とまあ、自分はまるでキチンとした人間だというような書き方をしてきたが、なんのことはない僕もそういう
『あえて酷い生活をする人』
だったので気持ちは分かる。
30代後半、仕事がたまり過ぎた時は、1日2時間しか眠れなかった。あえて横にならず椅子で寝た。いい加減なものを食べて、一日3箱煙草を吸っていた。

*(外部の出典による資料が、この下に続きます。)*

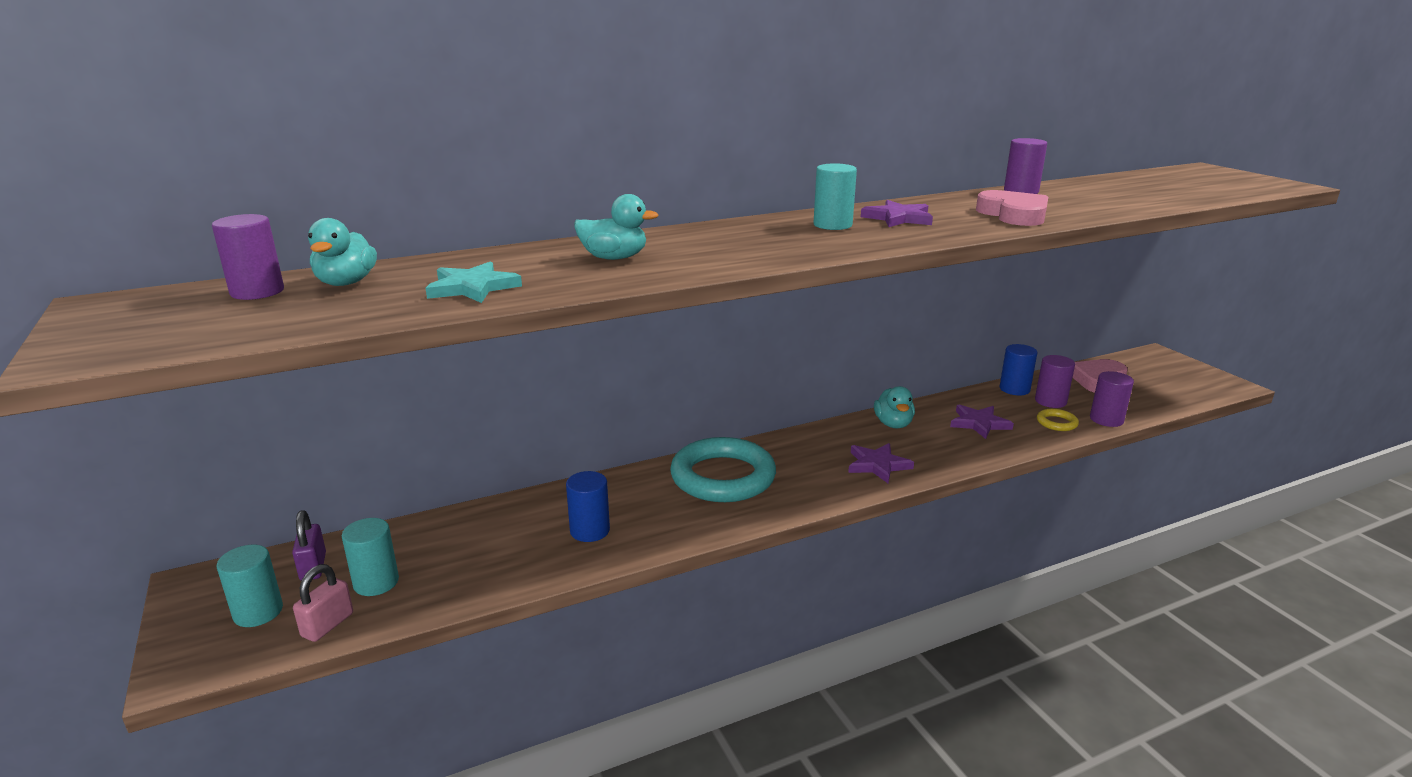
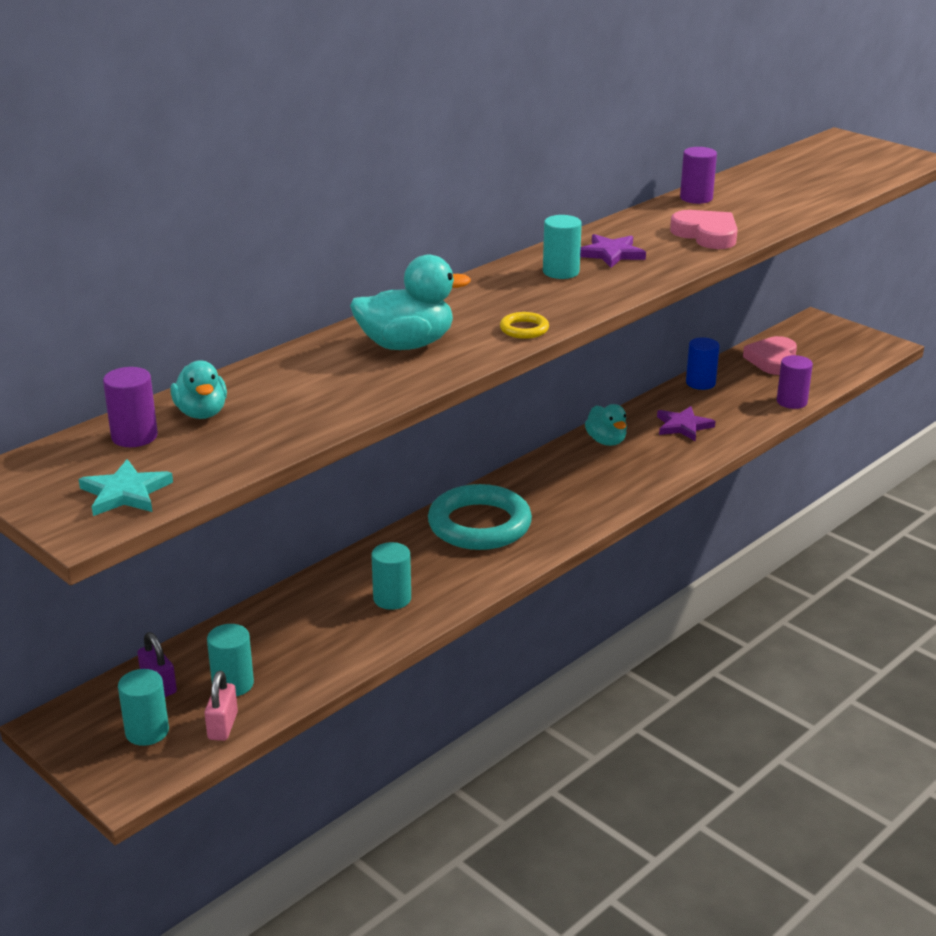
camera: 20 degrees left, 5 degrees up
turquoise star [426,261,522,303] -> turquoise star moved to [79,459,173,516]
blue cylinder [566,471,610,542] -> turquoise cylinder [371,542,411,610]
turquoise duck [574,194,659,260] -> turquoise duck [350,255,471,350], size x1.56
purple star [848,443,914,483] -> none
purple cylinder [1035,355,1075,408] -> none
yellow ring [1037,409,1079,431] -> yellow ring moved to [500,312,549,339]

2ヶ月くらいそんな生活を続けていたら、逆に2時間しか眠れなくなった。そしてある日、仕事中に大量の鼻血が溢れ出し白いキーボードを赤く染めた。
その時、脳を支配したのは、
「こんなに頑張ってる俺ってすげえ」
である。
カルト宗教の信者のように、自分の身体がこんなにボロボロになるまで働いている俺って素晴らしいと思っていたのである。
そしてそれから2年くらいはひどい、睡眠障害に悩まされた。今でも鼻血は出る。
仕事マンが陥りがちな、罠だ。
脳が身体を虐めることで、嗜虐的な快楽と、被虐的な快楽を得ているわけだ。
ただ、脳も身体も結局は自分なので、損しかしていない。
肝心の仕事も、そんなボロボロな状態でやった仕事が、ベストだったとは到底思えない。
『寄生獣』(岩明均)は右手に寄生生物が取りついた高校生が、共生し共闘する漫画だが、2巻で、寝過ごして遅刻しそうになった主人公が寄生生物ミギーに対して
「おまえずっと起きてたくせになんで時刻に起こしてくんなかったんだよ!」
と怒るシーンがある。それに対してミギーは、
「………人間社会のことなんか知らん
きみが寝ぼうしたのは体が睡眠を欲していたからだろう……… 休むことはいいことだ きみの健康はわたしの健康でもある」
と答える。
主人公は
「はいはいなるほどね」
と取り合わないが、僕は体を壊した当時読み、これは大事なことだよなと思った。ミギーは反論してくれるが、私達の体は反論してくれない。
無理が祟ったら、無言で壊れる。
共倒れだ。
わざと、身体を雑に扱って、病気になってしまってから、
「病気になったのは誰のせいだ!!」
と言ってもおそいのである。
そして病気になったのは、概ね自分のせいなのだ。